Afghanistan war: A legacy of destruction

Afghanistan war: A legacy of death and destruction

Niall Mulholland

British combat troops were finally pulled out of Camp Bastion on 27 October, 13 years after the start of the US-led disastrous invasion and occupation of Afghanistan.

The October 2001 western powers’ invasion took place weeks after the attacks on the Twin Towers and Pentagon. The subsequent US-led assault on Afghanistan was justified on the pretext of destroying al-Qa’ida’s support base, despite the fact that most of the 9/11 attackers came from Saudi Arabia, a close US ally.

The Socialist opposed the invasion and warned it would bring massive loss of life and devastation to Afghanistan and would spawn more terrorism, including in the west. This was borne out by events.

From 2001 to 2013 the invasion and occupation cost between 18-20,000 civilian Afghan lives. Over 400 British soldiers were killed. Combat trauma amongst 150,000 British personnel who served in Afghanistan saw more commit suicide than die on the battle field in 2012. Since 2001, active al-Qa’ida type groups have spread from Central Asia to Pakistan, the Middle East and parts of Africa.

Despite the overwhelmingly pro-war media coverage, a poll in Britain taken in October found 68% think the war was “not worthwhile” and 42% felt Britain was “less safe” as a result.

While £19 billion was wasted on the Afghan war, the Con-Dem government carried out massive austerity cuts at home. And despite the US pouring in $104 billion over the last decade with promises of aid and development, Afghanistan remains one of the poorest countries in the world.

Half of the country’s children are acutely malnourished. The few faltering steps towards improving women’s rights, including schooling for females, are under attack and being rolled back. In 2011, development agencies declared Afghanistan the most dangerous country in the world for women.

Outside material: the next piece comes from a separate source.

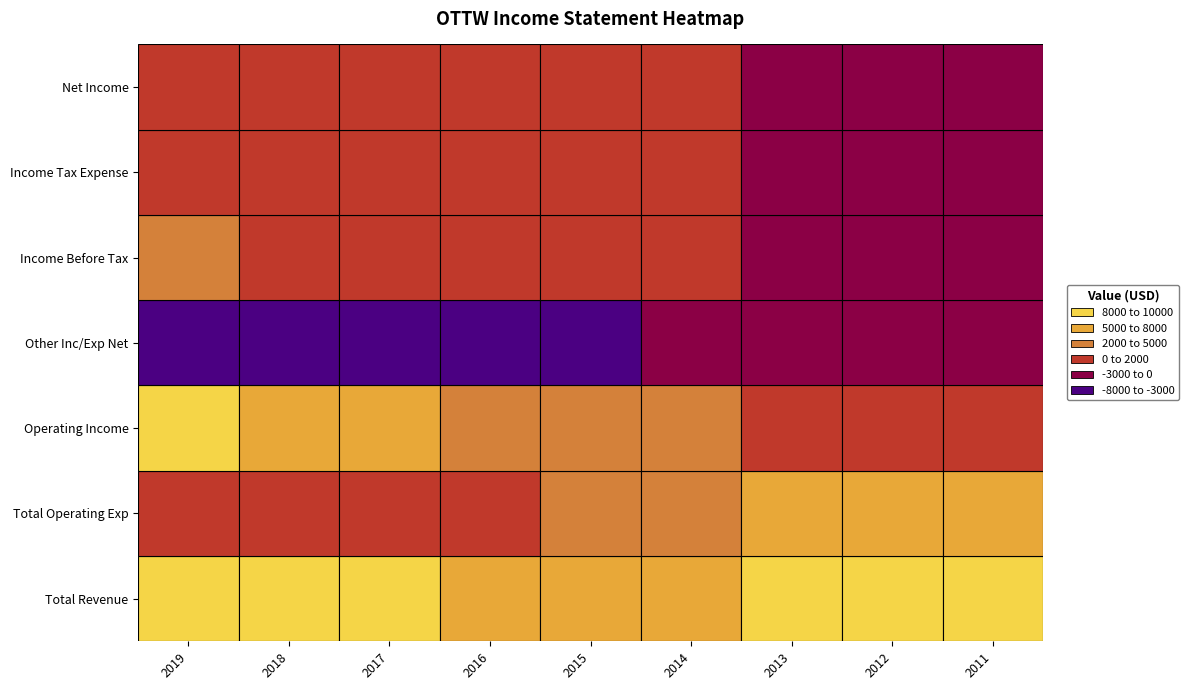

True or false: Operating Income has a value of 5255 at 2014.

False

The only real ‘success’ story is the opium poppy crop, which last year reached a record high, worth $3 billion!

Imperialist aims

The truth is that the lives of Afghans and soldiers are just so much ‘collateral damage’ to the western powers. The main motivations behind imperialism’s bloody actions in Afghanistan were securing a military foothold and influence in the strategic and energy-rich region.

With overwhelming firepower, the US-led ‘coalition’ quickly removed the reactionary Taliban regime in 2001 (whose origins were to be found in the west’s arming and financing of the mujahedeen fighters against Soviet Union occupation in the 1980s). But they failed to suppress general Afghan opposition to foreign occupation or the Taliban’s subsequent armed revolt.

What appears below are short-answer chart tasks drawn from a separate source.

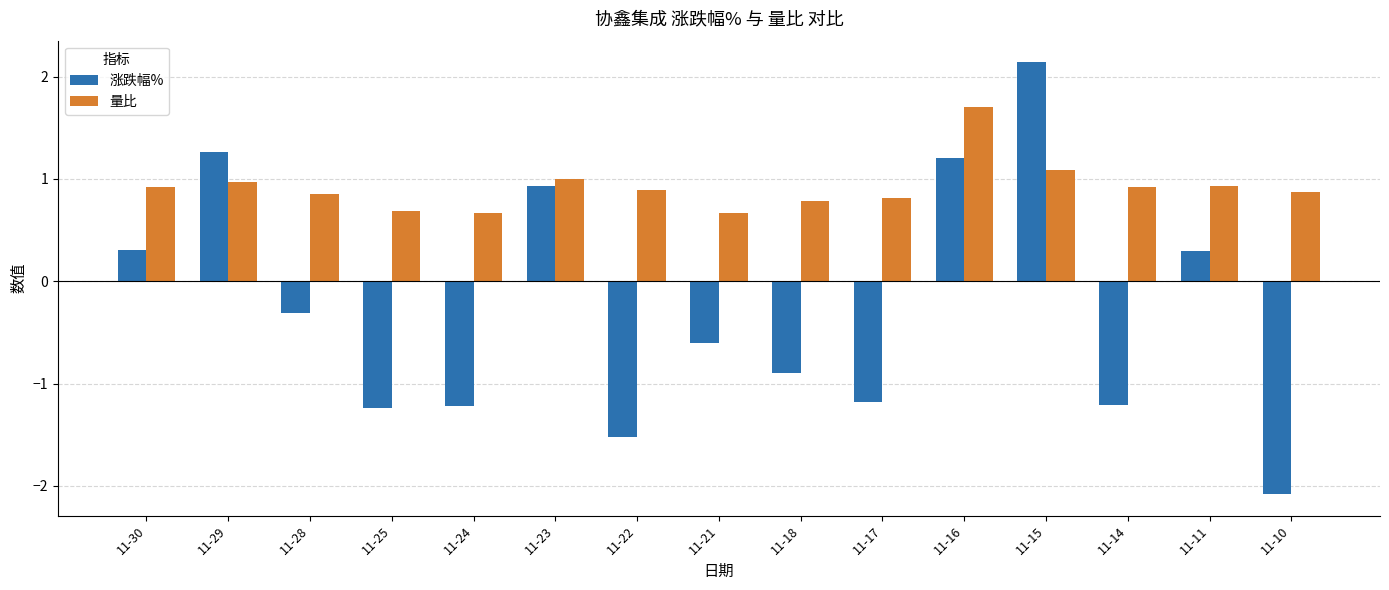

What is the total value across all series at 11-30?

1.2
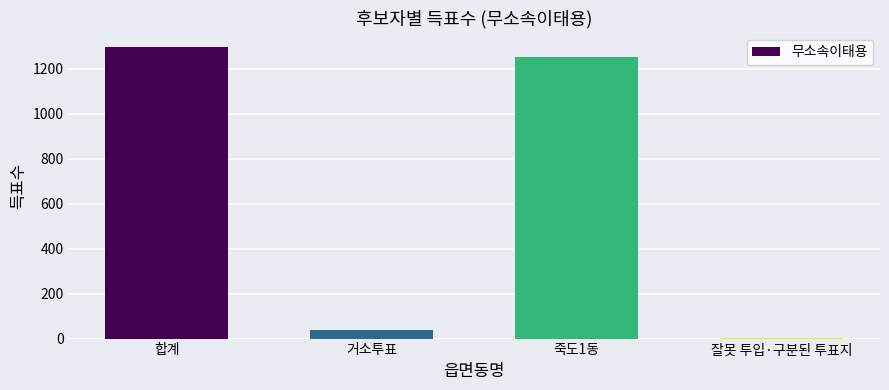

Is it true that the value at 합계 is 1294?

True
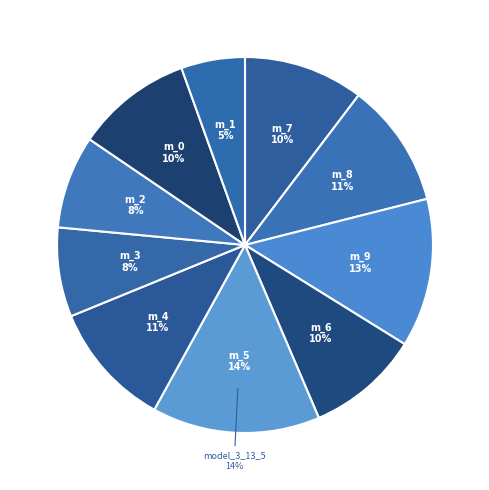

To the nearest percent, what portion does model_3_13_1 represent?

5%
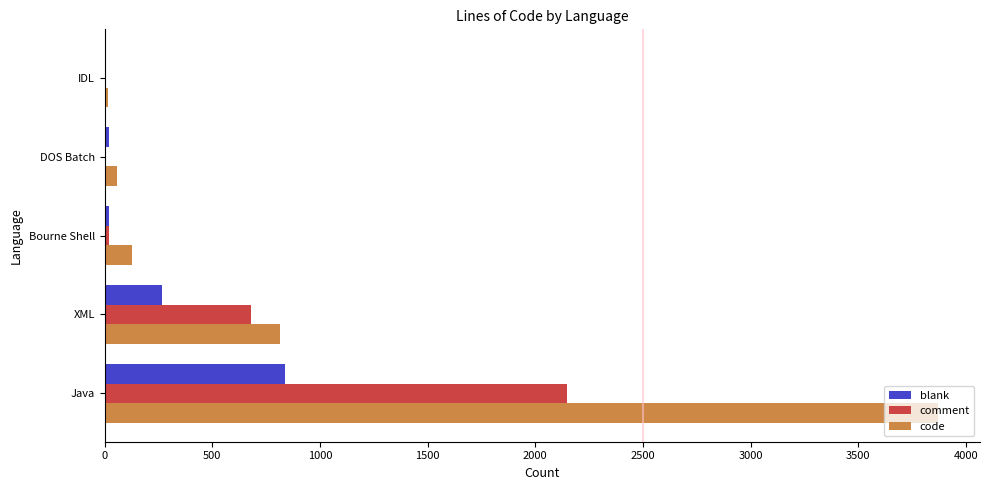

What is the sum of all comment values?

2854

The Hamid Karzi regime – reviled by the majority of Afghans as corrupt, brutal and nothing more than a western puppet – was isolated in heavily militarised Kabul.

Realising that it was impossible to subdue the population and that Taliban armed attacks would only escalate as long as occupation continued, the western powers announced troop withdrawals and engineered new elections.

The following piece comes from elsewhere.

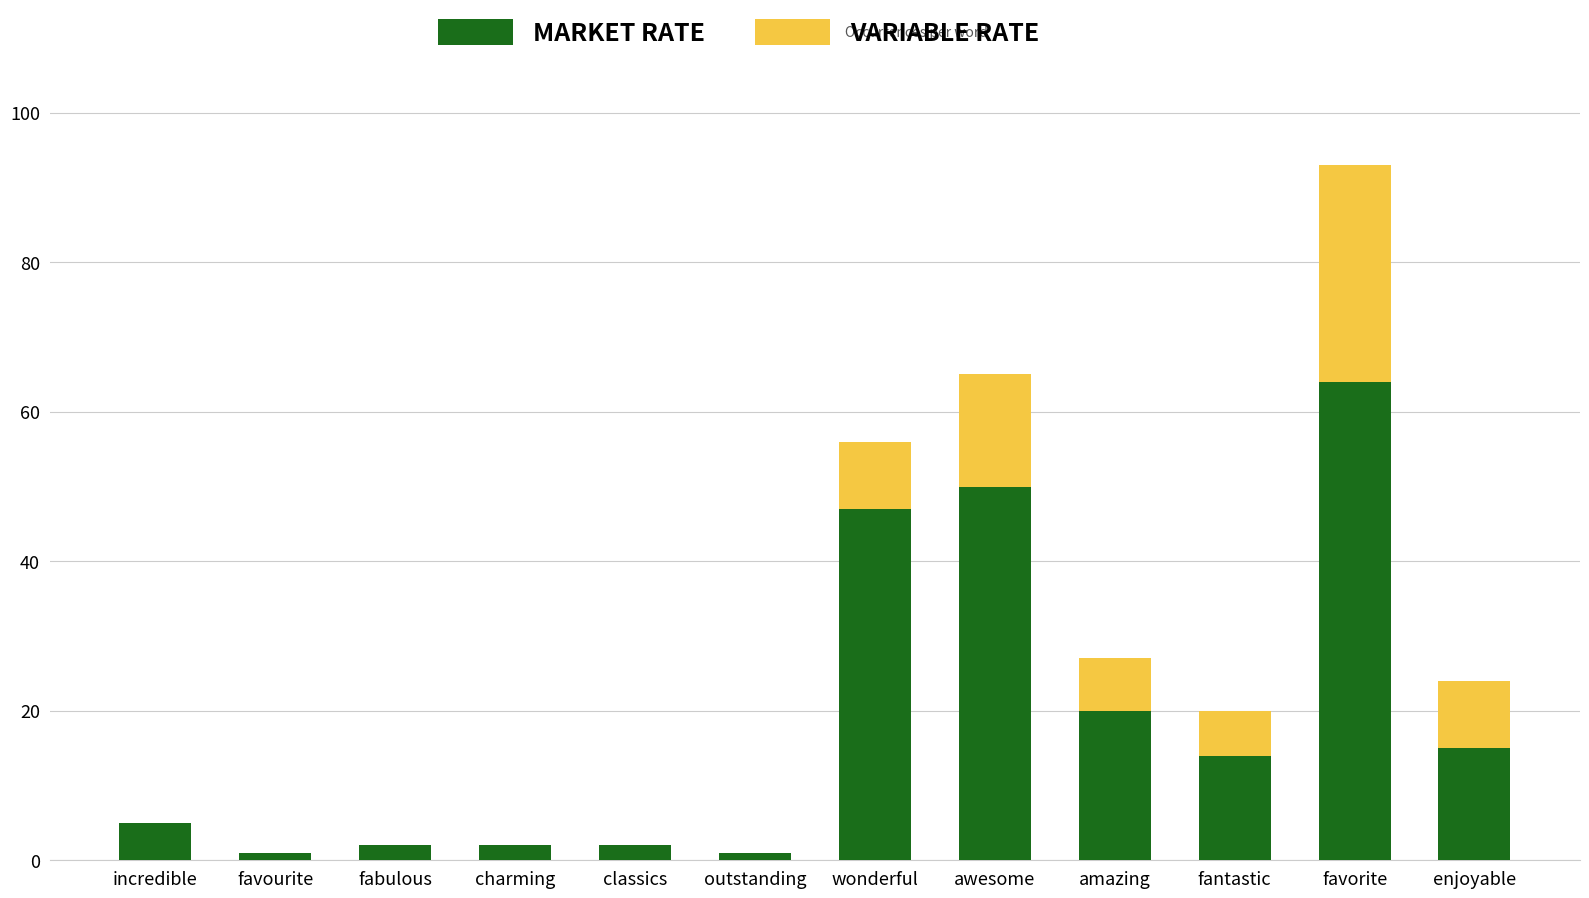

How many series are shown in this chart?

2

But the heavily rigged elections threatened a bloody conflict along ethnic lines after Ashraf Ghani Ahmadzi, a former World Bank economist, and Abdullah Abdullah, a former foreign minister in Karzai’s discredited regime, both claimed victory.

US Secretary of State John Kerry recently forced the two candidates to accept a ‘national unity’ government or face the cutting off of aid.

Like British imperialism’s three previous wars in Afghanistan in the 19th and early 20th century, this latest war also ended in disaster and ignominy for the US and Britain, exposing the limits of their power. But the fighting is not over.

Helmand and Nimroz provinces, which British forces had special responsibility for, are amongst the most violent parts of the country, with over 200 Afghan soldiers and 500 policemen killed this year alone.

Kerry insisted President Ghani sign a pact to allow 12,000 Nato troops, including British ‘special forces’, to stay in the country to train the Afghan army. Air strikes, drone attacks and special forces operations to ‘defend’ the pro-western regime will continue.

The formal end of this catastrophic war underscores the fact that only the Afghan masses themselves, with the active solidarity of working people everywhere, can transform their appalling conditions and realise genuine peace, democracy and prosperity.

The formation of strong inde-pendent organisations, with pro-worker and poor polices, can contest corrupt warlords and the reactionary Taliban. But they can also expel imperialism, creating a socialist society, as part of a socialist federation of the region.